History of the Royal Beacon
What is so Royal about the Beacon?
The hotel is situated on the highest point of Exmouth, at the site of the original Elizabeth Beacon. Due to the fear of a Spanish invasion, the whole South coast was connected by a series of beacons on prominent outcrops and cliff tops. They could be lit on sight of an invading force, with news travelling from Lands’ end to London in just a few hours. The beacon keepers in Exmouth were visible to the Beacon Keepers at Berry head in Brixham, as soon as that was lit, Exmouth would spring into action and relay the message eastwards.
19th century Germany consisted of a patchwork of small kingdoms, dukedoms, electorates and states. The Kingdom of Saxony (1806 – 1918), emerged from the post-Napoleonic wars. In June 1836 Frederick Augustus II became King of Saxony. To this end, in 1844 he organised an informal tour of the UK accompanied only by his personal physician, Carl Gustav Carus. After paying his respects to Victoria and Albert at Windsor he set off with Carus along the south coast.
En route, he made regular notes about anything that interested either man, which were later written up into a book entitled The King of Saxony’s Journey Through England and Scotland.

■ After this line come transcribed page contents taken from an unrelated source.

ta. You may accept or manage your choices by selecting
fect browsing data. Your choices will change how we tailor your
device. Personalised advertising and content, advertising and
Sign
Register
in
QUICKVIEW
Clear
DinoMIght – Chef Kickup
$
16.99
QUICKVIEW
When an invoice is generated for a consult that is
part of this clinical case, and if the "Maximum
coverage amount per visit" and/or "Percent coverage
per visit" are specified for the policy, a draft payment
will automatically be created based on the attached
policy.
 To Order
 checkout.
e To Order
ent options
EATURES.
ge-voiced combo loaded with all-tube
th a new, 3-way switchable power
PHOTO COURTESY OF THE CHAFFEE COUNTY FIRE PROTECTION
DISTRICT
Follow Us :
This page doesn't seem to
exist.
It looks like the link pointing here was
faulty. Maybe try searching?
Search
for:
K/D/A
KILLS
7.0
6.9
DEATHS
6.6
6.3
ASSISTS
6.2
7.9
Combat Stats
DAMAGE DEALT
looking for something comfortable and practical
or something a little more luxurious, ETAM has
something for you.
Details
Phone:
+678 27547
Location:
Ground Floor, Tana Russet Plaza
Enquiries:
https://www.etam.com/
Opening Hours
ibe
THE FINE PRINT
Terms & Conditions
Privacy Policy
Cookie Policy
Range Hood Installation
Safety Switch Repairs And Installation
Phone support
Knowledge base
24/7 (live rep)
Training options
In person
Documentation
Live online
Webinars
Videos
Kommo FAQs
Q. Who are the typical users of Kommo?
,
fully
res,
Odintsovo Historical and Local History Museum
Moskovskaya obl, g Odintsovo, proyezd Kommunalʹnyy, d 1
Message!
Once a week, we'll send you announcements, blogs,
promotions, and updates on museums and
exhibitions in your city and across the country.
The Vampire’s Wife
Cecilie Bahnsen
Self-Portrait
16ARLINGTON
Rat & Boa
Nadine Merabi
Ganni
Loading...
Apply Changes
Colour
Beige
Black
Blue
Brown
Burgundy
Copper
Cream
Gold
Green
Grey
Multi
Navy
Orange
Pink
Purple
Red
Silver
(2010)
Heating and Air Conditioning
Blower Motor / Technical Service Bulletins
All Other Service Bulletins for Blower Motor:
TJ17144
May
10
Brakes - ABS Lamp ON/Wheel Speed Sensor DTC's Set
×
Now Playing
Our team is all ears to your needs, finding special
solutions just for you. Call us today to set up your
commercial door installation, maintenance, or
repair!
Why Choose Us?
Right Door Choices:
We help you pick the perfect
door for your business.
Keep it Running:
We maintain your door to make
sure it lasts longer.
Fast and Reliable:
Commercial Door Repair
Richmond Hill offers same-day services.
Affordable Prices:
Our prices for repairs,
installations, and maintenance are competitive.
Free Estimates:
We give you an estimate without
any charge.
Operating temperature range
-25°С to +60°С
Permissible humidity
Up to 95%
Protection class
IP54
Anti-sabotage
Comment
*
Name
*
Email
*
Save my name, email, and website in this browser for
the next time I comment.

After purchasing a large ichthyosaur skeleton from Mary Anning herself in Lyme Regis, the pair proceeded westward. This is the relevant extract from pp 200 & 202 of the journal.
Exmouth: July 1st Evening.
……. ‘At the top, the road passes through a deep cutting, and, after a short drive, we arrived at this place, which takes its name from its situation at the place where the river Ex empties itself into the channel. Exmouth is also very much visited by those who wish to enjoy the benefits of sea air and bathing. In my “Road Book of England”, Exmouth is said to be “the oldest and best frequented watering place in Devon;” and the height on which our small hotel (The Marine Hotel) is situated, it can clearly be perceived that the wide bay, with its numerous and boldly projecting promontories, must be a place in which ships can lie in perfect safety, sheltered from every storm. We went down to the shore and found it covered with the finest sand, in which here and there were specimens of the violet convolvulus (Convolvulus Soldanella), and the blue flowering Eryngium maritimum, and multitudes of shells of various colours. The evening had become gloomy, but calm and warm; merchant vessels at anchor were scattered about in the bay; small fishing-boats were cleaving the glassy waters, enclosed by the beautiful projecting headlands; whilst two ships, with their full-set sails flapping loose and scarcely able to catch a breath of wind, were being towed out to sea by a fishing-boat. The whole scene was charming; and when we remembered the noon-tide heat, the cool air proved doubly delightful and refreshing.
Exmouth bay penetrates deeply into the land, so that it would have added greatly to the distance to have travelled round; the carriages were, therefore, early in the morning put on board boats and thus conveyed across the water to a sandy promontory on the opposite side (Dawlish Warren) from which they were drawn by horses, sent for the purpose, to the high road on the further side. We, ourselves, passed the bay in a small row-boat, enjoying the delightful morning air and glorious sunlight reflected in all directions from the clear waves”……….
When news got to the Proprietor that the King of Saxony had been his guest he changed the name from the Marine to the Royal Beacon Hotel.